【GPレポート】
指揮、演出、適材適所の歌手たちで実現した最高の輝き〜新国立劇場 ヴェルディ《シモン・ボッカネグラ》

左:シモーネ・アルベルギーニパオロ・アルビアーニ) 右:ロベルト・フロンターリ(シモン・ボッカネグラ)
左:須藤慎吾(ピエトロ) 右:シモーネ・アルベルギーニパオロ・アルビアーニ)

 ヴェルディが40代で書き、その24年後に円熟の手腕で大きく改訂したオペラ《シモン・ボッカネグラ》。海洋国家ジェノヴァに実在した総督を主人公に、平民と貴族の対立、親子や恋人の愛憎などが複雑に入り組み、最後は和解にいたる。いぶし銀の輝きを帯びた味わい深い傑作である。意外にも新国立劇場での上演ははじめてだが、「満を持して」ということであったなら、上演の水準はそれにふさわしい。11月15日、18日、21日、23日、26日の5公演が行われる(同劇場での世界初演後、ヘルシンキ、マドリードで上演予定)。その最終総稽古(ゲネラルプローベ)を取材した。
(2023.11/12 新国立劇場 オペラペレス 取材・文:香原斗志 写真:寺司正彦)

左:ロベルト・フロンターリ(シモン・ボッカネグラ) 右:リッカルド・ザネッラート(ヤコポ・フィエスコ)
中央:ロベルト・フロンターリ(シモン・ボッカネグラ)

 プロローグの幕が上がると、黒を基調に赤が加わる、三角形を組み合わせた幾何学的な装置が目に飛び込む。演出を手がけるのはエクサン・プロヴァンス音楽祭総監督のピエール・オーディで、舞台美術は現代アートの大家アニッシュ・カプーア。《シモン・ボッカネグラ》に欠点があるとすれば、最たるものは物語が複雑なことだが、こうして舞台を抽象化することで、人物の動線がとらえやすくなることに気づかされる。

イリーナ・ルング(アメーリア)

提供データ:
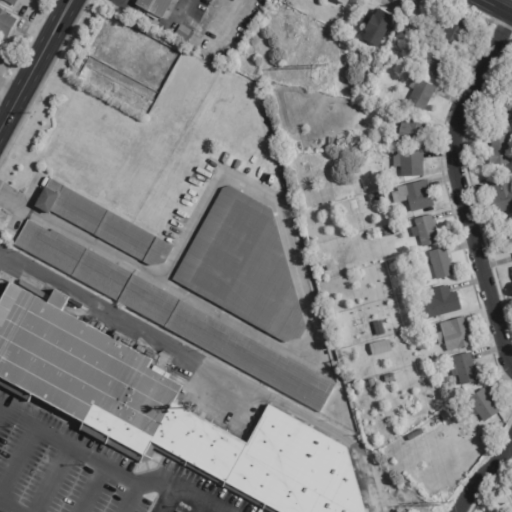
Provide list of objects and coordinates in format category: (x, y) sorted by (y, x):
...
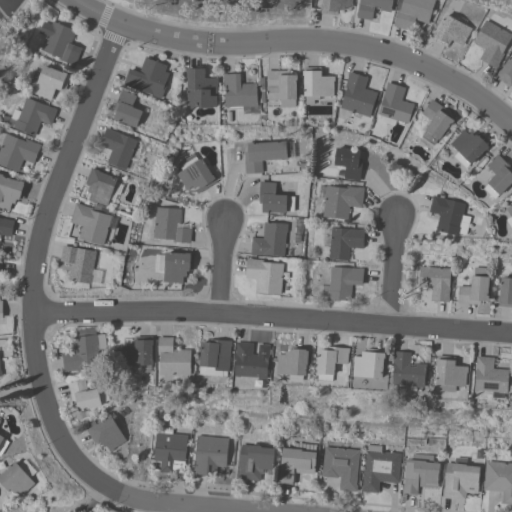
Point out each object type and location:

課題:
1/ 《シモン・ボッカネグラ》の公演レポートによると、この上演の演出を手がけるのは誰か。
2/ 《シモン・ボッカネグラ》の公演レポートに記された新国立劇場での公演日をすべて挙げよ。
3/ 《シモン・ボッカネグラ》の公演レポートの続きを書け。

解答:
1/ エクサン・プロヴァンス音楽祭総監督のピエール・オーディ。

2/ 11月15日、18日、21日、23日、26日

3/
左:ルチアーノ・ガンチ(ガブリエーレ・アドルノ) 右:イリーナ・ルング(アメーリア)

 歌手陣は新国立劇場における昨今の上演のなかでも、際立って適材適所というほかない。最初に登場するのは物語の推進役で、シモンと敵対したのちに毒殺するパオロ・アルビアーニだが、シモーネ・アルベルギーニ(バスバリトン)は、少しドスの利いた声を安定して響かせ、一筋縄ではいかない人物であるとニュアンスで伝える。シモンの恋人マリアの父ヤコポ・フィエスコは、ヴェルディを歌わせたら当代一のバス、リッカルド・ザネッラート。深く力強い声がやはり多彩に響き、登場時の娘を失った悲痛さも、力まずに伝わる。

 そしてシモン・ボッカネグラはロベルト・フロンターリ(バリトン)。この日が65歳の誕生日だったが、少し明るめのみずみずしい声は年齢を少しも感じさせない。声を押さず、スタイリッシュに運びながら人物像を構築する。だからフィエスコとの二重唱は、力強いが品格は決して失われない。後述もするが、そのことはこのオペラできわめて重要である。

左:シモーネ・アルベルギーニ(パオロ・アルビアーニ) 右:ロベルト・フロンターリ(シモン・ボッカネグラ)

 プロローグから25年が経過した第1幕は、天井に逆さに置かれた火山の下で展開する。アメーリアのイリーナ・ルング(ソプラノ)はレガートが美しく、低音域から高音域まで自然に響かせ、ピアニッシモの最弱音まで制御される。それがそのままアメーリアの清純さを伝え、これまで彼女が新国立劇場で歌ったヴィオレッタやルチアよりも適性を感じる。そして、その恋人のガブリエーレ・アドルノを歌うルチアーノ・ガンチ(テノール)は、輝かしい声がまっすぐ伸び、直情的なこの役そのもの。特にジラーレ(曲げること)した強音の輝きは際立ち、その質感がルングの声の響きと近い。すなわち、2人は声の響きだけで、恋人としての相性のよさを示してしまう。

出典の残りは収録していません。